Many of my ancestors came from England and so when I read that the Family Records Centre in Islington, north London was holding a free family history talk, I took the opportunity to go along to it.

After encountering the modern day Dick Turpin (in the form of Westminster parking inspectors), I found my way into the centre. – Tip 1: if you are going, either go by public transport or be prepared to pay £6.50 to park in the NCP parking centre near Bowling Green Alley.

So what does the centre hold? Basically, the ground floor contains shelves and shelves of big books listing births, deaths and marriages that have been registered in England and Wales from 1837. And loads of people pouring over them.

And the first floor contains things like census records, held either in microfilm, microfiche or on computers.
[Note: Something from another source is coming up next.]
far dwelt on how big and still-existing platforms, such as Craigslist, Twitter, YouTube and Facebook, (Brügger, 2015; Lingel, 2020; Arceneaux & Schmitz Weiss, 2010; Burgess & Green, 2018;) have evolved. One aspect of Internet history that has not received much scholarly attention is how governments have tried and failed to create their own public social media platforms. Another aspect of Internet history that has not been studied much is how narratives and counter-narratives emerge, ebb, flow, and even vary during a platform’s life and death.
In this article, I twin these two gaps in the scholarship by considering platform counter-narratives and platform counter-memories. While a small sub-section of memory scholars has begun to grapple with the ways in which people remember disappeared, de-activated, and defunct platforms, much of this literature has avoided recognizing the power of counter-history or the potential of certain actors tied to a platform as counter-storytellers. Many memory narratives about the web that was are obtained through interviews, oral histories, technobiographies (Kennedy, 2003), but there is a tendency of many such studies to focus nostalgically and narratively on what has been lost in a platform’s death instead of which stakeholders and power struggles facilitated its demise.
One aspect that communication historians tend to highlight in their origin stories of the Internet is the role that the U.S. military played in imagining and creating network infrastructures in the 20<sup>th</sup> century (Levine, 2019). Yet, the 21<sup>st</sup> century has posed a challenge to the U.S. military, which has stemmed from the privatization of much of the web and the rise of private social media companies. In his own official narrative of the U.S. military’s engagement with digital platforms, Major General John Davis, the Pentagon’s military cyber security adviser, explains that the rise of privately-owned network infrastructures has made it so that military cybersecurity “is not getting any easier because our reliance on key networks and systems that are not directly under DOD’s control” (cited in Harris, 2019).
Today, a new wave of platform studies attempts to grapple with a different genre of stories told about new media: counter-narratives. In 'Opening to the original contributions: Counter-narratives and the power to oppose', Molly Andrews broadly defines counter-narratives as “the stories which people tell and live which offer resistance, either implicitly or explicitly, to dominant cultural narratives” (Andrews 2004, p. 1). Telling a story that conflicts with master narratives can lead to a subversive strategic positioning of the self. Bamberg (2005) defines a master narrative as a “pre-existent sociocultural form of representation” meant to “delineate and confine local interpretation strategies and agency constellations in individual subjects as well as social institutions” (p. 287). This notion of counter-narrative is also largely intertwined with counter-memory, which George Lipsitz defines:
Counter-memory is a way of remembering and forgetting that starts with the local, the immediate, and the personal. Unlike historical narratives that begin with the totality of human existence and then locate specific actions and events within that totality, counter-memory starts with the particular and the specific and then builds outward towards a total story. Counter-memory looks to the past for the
And loads of people peering into them.

Its a place where time has been documented yet also stands still. You can lose yourself for hours among all the records. Tip 2: before you go there, have a bit of an idea of what you are looking for and take some basic information with you. Great grandmother’s possible birth years, the names of the people who once lived in your house 100 years ago, whatever. This helps you to make the most of your visit, in my view.

I didn’t manage to find any specific records to help fill in the gaps in my family history, but I did eliminate some possibilities. I now know that poor Emily May, whose husband James Wall died when she was only 25 years old, didn’t die in the ten years that followed his death in 1904.

So I guess she got remarried – sigh, time to go back to the Family Records Centre again, when I have more information.